And the reason that never gets stale is that each company which tackles his work will interpret it in a different way. Thus the familiar - the text of Macbeth, for example - becomes new and stimulating as it's revealed once more on stage.
Thus it is with Bell Shakespeare's new production of Henry V. This isn't the first time Australia's premier Shakespeare company has interpreted the story of warlike Harry and his victory at Agincourt.
In fact the very first Bell Shakespeare production we saw after moving to Melbourne was Bell's 1999 version of the play, set in the trenches of World War I (and you can see Narrelle's review of the production by clicking here).
|Photo by Michele Mossop|
This time, the setting has been moved to World War II. Rather than the field of battle, however, we're looking at a room just beneath street level, scattered with broken bookshelves and piles of reference books.
The young cast is playing school students, accompanied by a middle-aged teacher. As the bombs of the Blitz rain down on the street outside, causing loud explosions and flashes of light, we watch these students present Shakespeare's history plays to pass the time.
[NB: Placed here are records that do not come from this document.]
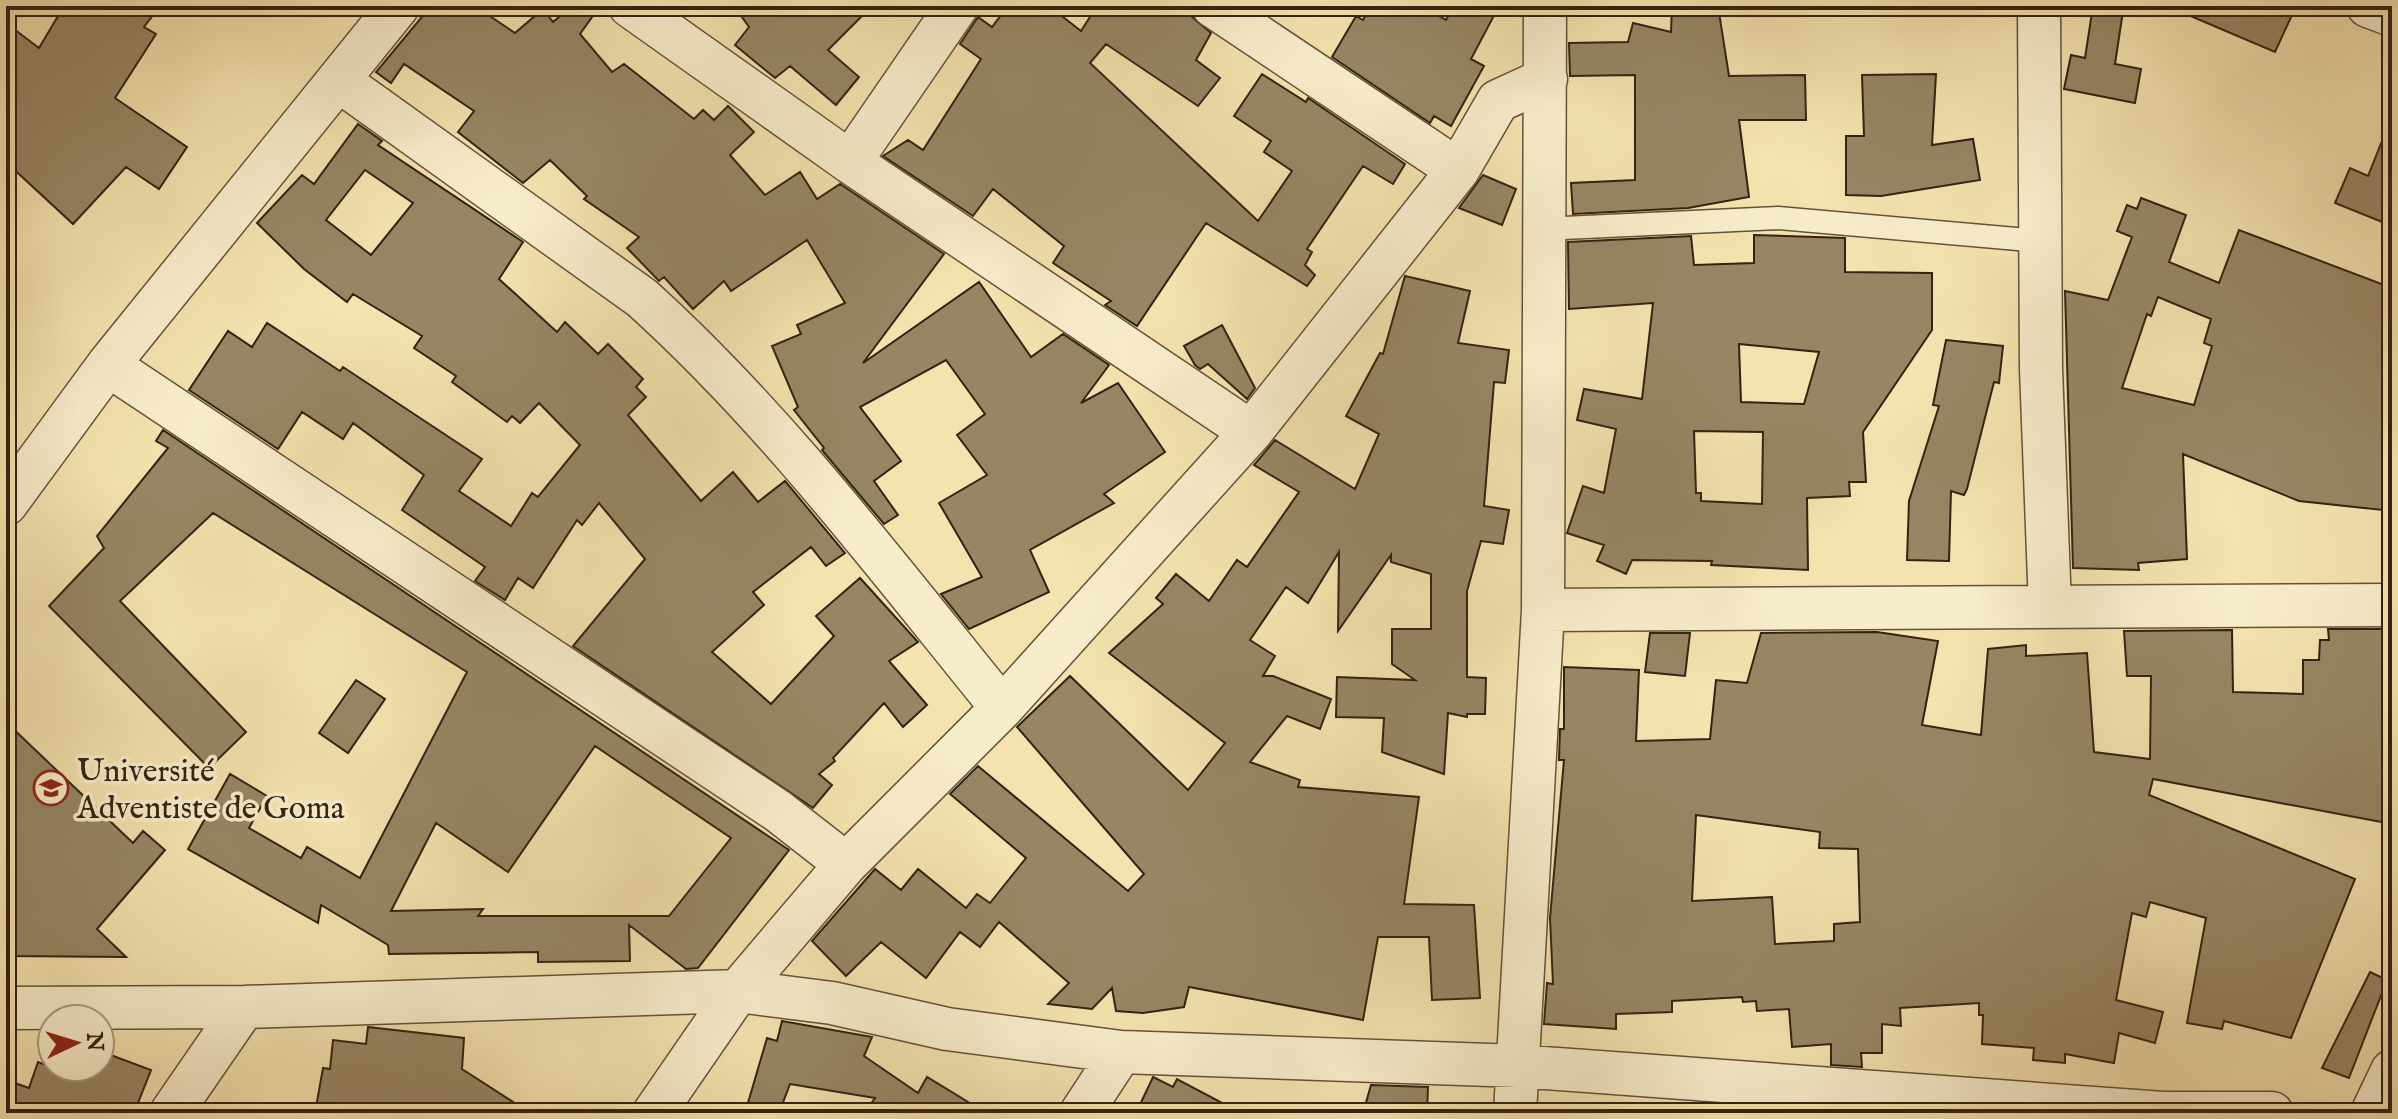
<svg xmlns="http://www.w3.org/2000/svg" width="2398" height="1119" viewBox="0 0 2398 1119" font-family="'IM FELL English',serif">
<style>
.building{fill:#978664;stroke:#332213;stroke-width:2;fill-rule:evenodd}
.lines{fill:none;stroke-linecap:round;stroke-linejoin:round}
.lane-casing{stroke:#63523a;stroke-width:25}
.street-casing{stroke:#63523a;stroke-width:45}
.lane{stroke:#f8edcb;stroke-width:22}
.street{stroke:#f8edcb;stroke-width:42}
.labels{text-anchor:middle;stroke-width:7;stroke-linejoin:round;paint-order:stroke}
.poi-label{font-size:32px;fill:#332213;stroke:#f8edcb;text-anchor:start}
</style>
<rect width="100%" height="100%" fill="#f4e3af"/>
<filter id="stains"><feTurbulence type="fractalNoise" baseFrequency=".0025" numOctaves="4"/><feColorMatrix values="0 0 0 0 .2 0 0 0 0 .09 0 0 0 0 .02 0 0 0 .5 -.17"/></filter>
<radialGradient id="worn" r=".72"><stop offset=".6" stop-color="#630" stop-opacity="0"/><stop offset="1" stop-color="#630" stop-opacity=".3"/></radialGradient>
<path class="building" d="M 64,6 L 160,6 L 144,27 L 156,34 L 115,98 L 187,147 L 159,189 L 126,167 L 73,224 L 6,162 L 6,23 L 39,48 Z
M 431,6 L 475,6 L 515,33 L 543,9 L 553,22 L 572,6 L 600,6 L 580,34 L 612,72 L 624,64 L 694,119 L 703,110 L 714,120 L 728,106 L 754,132 L 730,155 L 765,195 L 800,172 L 817,199 L 840,184 L 944,254 L 863,363 L 979,282 L 1031,357 L 1063,334 L 1109,365 L 1081,403 L 1118,383 L 1165,452 L 1104,494 L 1114,503 L 1030,550 L 1049,592 L 969,629 L 941,594 L 982,577 L 939,503 L 987,475 L 957,435 L 985,414 L 946,360 L 860,407 L 901,461 L 874,481 L 898,515 L 884,524 L 822,450 L 824,448 L 794,410 L 798,407 L 772,346 L 801,334 L 797,325 L 845,303 L 807,240 L 731,291 L 724,281 L 693,309 L 664,277 L 659,281 L 627,248 L 639,237 L 584,199 L 587,196 L 550,160 L 523,183 L 458,132 L 474,111 L 404,64 L 391,83 L 376,72 Z
M 734,6 L 872,6 L 828,50 L 859,77 L 836,105 L 790,66 L 775,78 L 735,45 L 749,27 Z
M 1008,6 L 1049,6 L 1081,31 L 1097,6 L 1189,6 L 1192,17 L 1211,33 L 1196,60 L 1220,78 L 1198,106 L 1106,44 L 1090,63 L 1258,221 L 1292,171 L 1264,152 L 1271,141 L 1234,116 L 1262,74 L 1306,102 L 1308,98 L 1405,164 L 1393,184 L 1363,166 L 1307,249 L 1312,252 L 1305,265 L 1315,275 L 1307,286 L 1206,223 L 1137,326 L 1105,305 L 1111,301 L 1053,263 L 1064,246 L 993,189 L 973,216 L 883,156 L 908,140 L 923,150 L 981,59 L 960,44 L 978,17 L 992,27 Z
M 1371,6 L 1420,6 L 1446,20 L 1454,6 L 1499,6 L 1471,59 L 1484,66 L 1451,126 L 1434,116 L 1430,123 L 1332,57 L 1356,16 L 1363,20 Z
M 1672,6 L 1718,6 L 1729,76 L 1805,75 L 1806,120 L 1739,120 L 1749,197 L 1688,208 L 1573,214 L 1571,183 L 1635,180 L 1635,75 L 1570,76 L 1569,43 L 1628,42 L 1633,23 L 1671,32 Z
M 2093,6 L 2123,11 L 2115,64 L 2141,69 L 2135,103 L 2064,89 L 2071,55 L 2085,58 Z
M 2167,6 L 2272,6 L 2292,15 L 2275,52 Z
M 1936,74 L 1932,145 L 1973,139 L 1980,180 L 1881,196 L 1846,195 L 1846,136 L 1864,136 L 1862,75 Z
M 2390,121 L 2392,121 L 2392,226 L 2335,203 L 2350,168 L 2368,176 Z
M 358,124 L 382,141 L 378,145 L 523,242 L 499,279 L 557,332 L 565,322 L 598,354 L 608,344 L 643,379 L 636,387 L 646,397 L 628,415 L 701,501 L 733,472 L 758,502 L 785,481 L 845,553 L 826,566 L 811,547 L 753,592 L 764,605 L 712,652 L 771,704 L 834,636 L 816,616 L 860,578 L 918,642 L 889,661 L 927,705 L 903,727 L 884,703 L 833,758 L 835,761 L 819,774 L 832,785 L 813,808 L 573,646 L 645,559 L 599,503 L 582,525 L 577,520 L 533,588 L 518,578 L 505,600 L 475,581 L 485,567 L 402,510 L 424,475 L 353,423 L 343,439 L 302,412 L 278,449 L 189,390 L 228,331 L 252,347 L 267,323 L 340,371 L 343,367 L 482,459 L 459,491 L 511,526 L 532,493 L 538,497 L 580,445 L 539,403 L 520,423 L 512,416 L 507,422 L 452,382 L 456,376 L 414,348 L 422,336 L 353,294 L 347,302 L 304,269 L 257,223 L 302,175 L 314,184 ZM 365,170 L 413,203 L 371,255 L 326,220 Z
M 1483,175 L 1516,189 L 1502,225 L 1459,208 Z
M 2141,198 L 2186,215 L 2169,262 L 2219,283 L 2239,230 L 2392,288 L 2392,511 L 2299,501 L 2183,454 L 2187,559 L 2138,563 L 2139,570 L 2073,568 L 2065,291 L 2108,300 L 2132,237 L 2117,231 L 2127,205 L 2137,209 ZM 2158,297 L 2211,319 L 2204,343 L 2212,346 L 2194,405 L 2122,388 L 2147,314 L 2151,316 Z
M 1754,235 L 1845,238 L 1845,272 L 1932,273 L 1932,330 L 1863,432 L 1866,482 L 1849,482 L 1850,496 L 1807,498 L 1808,570 L 1711,565 L 1712,561 L 1632,560 L 1626,574 L 1597,561 L 1604,545 L 1567,533 L 1583,486 L 1604,493 L 1616,429 L 1577,420 L 1584,389 L 1642,399 L 1653,303 L 1569,309 L 1568,242 L 1691,236 L 1694,265 L 1754,263 ZM 1739,344 L 1819,352 L 1804,404 L 1741,402 ZM 1694,431 L 1763,432 L 1762,504 L 1701,501 L 1701,493 L 1696,493 Z
M 1405,276 L 1470,291 L 1458,343 L 1509,350 L 1505,383 L 1494,382 L 1484,506 L 1509,510 L 1503,544 L 1481,541 L 1467,591 L 1467,677 L 1486,678 L 1485,714 L 1467,714 L 1467,717 L 1448,713 L 1444,774 L 1382,752 L 1384,718 L 1336,717 L 1337,677 L 1415,680 L 1392,664 L 1392,629 L 1431,629 L 1431,574 L 1391,562 L 1391,555 L 1338,631 L 1339,552 L 1308,603 L 1286,587 L 1250,640 L 1275,656 L 1263,676 L 1273,676 L 1331,699 L 1320,729 L 1287,716 L 1250,762 L 1300,780 L 1298,787 L 1419,797 L 1404,904 L 1474,905 L 1480,998 L 1432,1000 L 1429,937 L 1378,937 L 1363,1020 L 1189,987 L 1184,1007 L 1143,1013 L 1116,1011 L 1112,988 L 1092,1009 L 1048,1004 L 1069,983 L 999,922 L 980,947 L 960,932 L 926,978 L 881,942 L 846,976 L 812,941 L 875,869 L 901,890 L 918,869 L 966,908 L 977,894 L 990,903 L 1026,858 L 950,794 L 978,766 L 1128,891 L 1144,874 L 1017,727 L 1070,676 L 1188,790 L 1225,743 L 1109,653 L 1163,604 L 1156,598 L 1176,574 L 1209,601 L 1237,560 L 1247,567 L 1299,492 L 1254,465 L 1275,440 L 1355,489 L 1379,434 L 1346,416 L 1380,353 L 1383,354 Z
M 1222,325 L 1255,388 L 1247,399 L 1208,364 L 1200,369 L 1195,365 L 1184,346 Z
M 1946,340 L 2003,346 L 1999,383 L 1994,382 L 1967,489 L 1964,495 L 1951,491 L 1949,561 L 1907,560 L 1909,501 L 1939,406 L 1933,405 Z
M 163,430 L 789,850 L 698,968 L 686,969 L 629,925 L 630,961 L 538,962 L 538,952 L 389,954 L 388,945 L 321,905 L 318,923 L 188,849 L 230,774 L 267,796 L 249,828 L 301,858 L 307,847 L 360,878 L 467,672 L 213,513 L 120,601 L 246,732 L 209,768 L 49,606 L 104,548 L 97,536 L 168,448 L 156,441 ZM 595,746 L 731,838 L 669,916 L 478,916 L 483,909 L 391,911 L 436,823 L 508,872 Z
M 2328,629 L 2392,629 L 2392,824 L 2153,779 L 2149,795 L 2355,879 L 2291,1038 L 2224,1021 L 2222,1029 L 2187,1023 L 2206,918 L 2150,902 L 2146,917 L 2132,913 L 2116,1000 L 2163,1012 L 2155,1043 L 2119,1033 L 2114,1063 L 2065,1054 L 2065,1063 L 2033,1060 L 2034,1048 L 1982,1044 L 1983,1015 L 1979,1015 L 1979,1003 L 1900,1008 L 1901,1026 L 1882,1024 L 1882,1053 L 1861,1053 L 1862,1067 L 1831,1065 L 1831,1044 L 1792,1047 L 1789,1009 L 1757,1011 L 1756,1001 L 1743,1002 L 1742,997 L 1672,1001 L 1672,1012 L 1616,1014 L 1616,1029 L 1544,1024 L 1547,983 L 1553,984 L 1550,918 L 1564,760 L 1559,760 L 1560,729 L 1564,729 L 1564,667 L 1639,670 L 1636,741 L 1710,739 L 1716,680 L 1747,683 L 1761,633 L 1877,632 L 1938,641 L 1922,725 L 1981,735 L 1988,649 L 2026,645 L 2026,656 L 2087,653 L 2094,752 L 2150,759 L 2151,676 L 2127,676 L 2124,631 L 2232,630 L 2233,692 L 2303,694 L 2303,660 L 2319,660 L 2320,640 L 2329,640 ZM 1696,815 L 1820,832 L 1819,848 L 1858,849 L 1860,922 L 1834,924 L 1834,941 L 1775,944 L 1772,897 L 1692,901 Z
M 1650,633 L 1690,633 L 1685,676 L 1645,672 Z
M 356,680 L 385,699 L 348,753 L 319,733 Z
M 6,722 L 133,843 L 143,831 L 165,850 L 97,929 L 126,957 L 6,956 Z
M 2370,972 L 2387,980 L 2349,1078 L 2322,1068 Z
M 782,1021 L 872,1037 L 864,1056 L 918,1093 L 927,1077 L 986,1113 L 864,1113 L 875,1098 L 790,1084 L 779,1113 L 745,1113 L 767,1038 L 777,1041 Z
M 368,1027 L 464,1038 L 462,1069 L 530,1113 L 315,1113 L 323,1068 L 330,1069 L 333,1040 L 366,1044 Z
M 100,1051 L 151,1070 L 134,1113 L 6,1113 L 6,1080 L 29,1088 L 38,1062 L 51,1067 L 100,1067 Z
M 1153,1077 L 1173,1087 L 1177,1079 L 1241,1113 L 1136,1113 Z
M 1371,1085 L 1428,1087 L 1427,1113 L 1363,1113 Z"/>
<g class="lines">
<g class="lane-casing">
<path id="lane" d="M 1542,229 L 1778,218 L 2039,241"/>
</g>
<g class="street-casing">
<path id="street" d="M 630,6 L 850,162 L 1251,432
M 1213,6 L 1458,170
M 2039,6 L 2041,369 L 2050,607
M 2368,6 L 2392,15
M 338,80 L 642,298 C 776,419 888,568 1002,708
M 850,162 L 957,6
M 108,365 L 778,811 L 846,864
M 6,504 L 108,365 L 398,6
M 1543,610 L 2392,605
M 6,1008 L 244,1007 L 738,991 L 832,1003 L 947,1029 L 1121,1052 L 1518,1066 L 2163,1113 L 2272,1113
M 171,1113 L 244,1007
M 654,1113 L 738,991 L 846,864 L 1002,708 L 1251,432 L 1458,170 L 1498,101 L 1546,79
M 1081,1113 L 1121,1052
M 1515,1113 L 1543,610 L 1545,6
M 2372,1113 L 2392,1071"/>
</g>
<use href="#lane" class="lane"/>
<use href="#street" class="street"/>
</g>
<defs>
<g id="university-ring" transform="scale(1.8)"><circle r="9.5" fill="#f8edcb" stroke="#8f2418" stroke-width="1.5"/><path d="M0-5L7-2L0 1L-7-2ZM-4 1L0 2.5L4 1V4Q0 6-4 4Z" fill="#8f2418"/></g>
</defs>
<g fill-rule="evenodd">
<use href="#university-ring" x="51" y="788"/>
</g>
<g class="labels">
<g class="poi-label">
<text x="77" y="781">Université<tspan x="77" dy="37">Adventiste de Goma</tspan></text>
</g>
</g>
<rect width="2398" height="1119" fill="none" stroke="#f4e3af" stroke-width="32"/>
<rect x="8" y="8" width="2382" height="1103" fill="none" stroke="#332213" stroke-width="4"/>
<rect x="16" y="16" width="2366" height="1087" fill="none" stroke="#332213" stroke-width="2"/>
<g transform="translate(76 1043) rotate(86)"><circle r="38" fill="#f8edcb" stroke="#a99c81" stroke-width="2"/>
<path d="M0-6L14 30L0 20L-14 30Z" fill="#8f2418"/>
<text y="-12" font-size="22" font-weight="bold" text-anchor="middle" fill="#332213">N</text>
</g>
<rect width="100%" height="100%" filter="url(#stains)"/>
<rect width="100%" height="100%" fill="url(#worn)"/>
</svg>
Key snatches of Richard II and Henry IV are presented, cleverly adding background, then finally we arrive at our play. This preliminary opening feels something like the "Previously on..." announcements at the start of TV shows, but also acclimatises us to the play-within-a-play setup.
|Photo by Michele Mossop|
And what a wonderful setup it is. By liberating this historical play from its sole role of relating a historical narrative, all manner of flexibility is created. As it's a production by a random bunch of students sheltering from the Blitz, fascinating use can be made of the "found objects" in their below-ground room.
Bookshelves are shifted into different configurations to represent boats, walls or trenches; the room's blackboard is enlisted to enliven the long speech about Salic Law at the beginning; and piles of books are used as seating and to imitate dinner plates.
|Michael Sheasby as Henry V. Photo by Michele Mossop.|
It's also natural for actors to take on different roles as the story progresses: switching between English and French characters, for example. And space is created for female actors to play male roles in this very masculine play, a necessity given the limited number of students present to take on the parts.
There's also room for unexpected developments, something you don't anticipate when seeing a well-known Shakespeare play.
When a German pilot suddenly appears through the students' door at the end of the first act, dragging his parachute behind him, the production is elevated from make-believe into something much darker; a development played out in full in the second act.
|Michael Sheasby as Henry V and Darcy Brown as Le Fer. Photo by Michele Mossop.|
This is an impressive and stimulating vision of Henry V, with a solid ensemble cast who tackle the complex staging with assurance. It's also that most unusual thing in the world of Shakespeare: a production that surprises.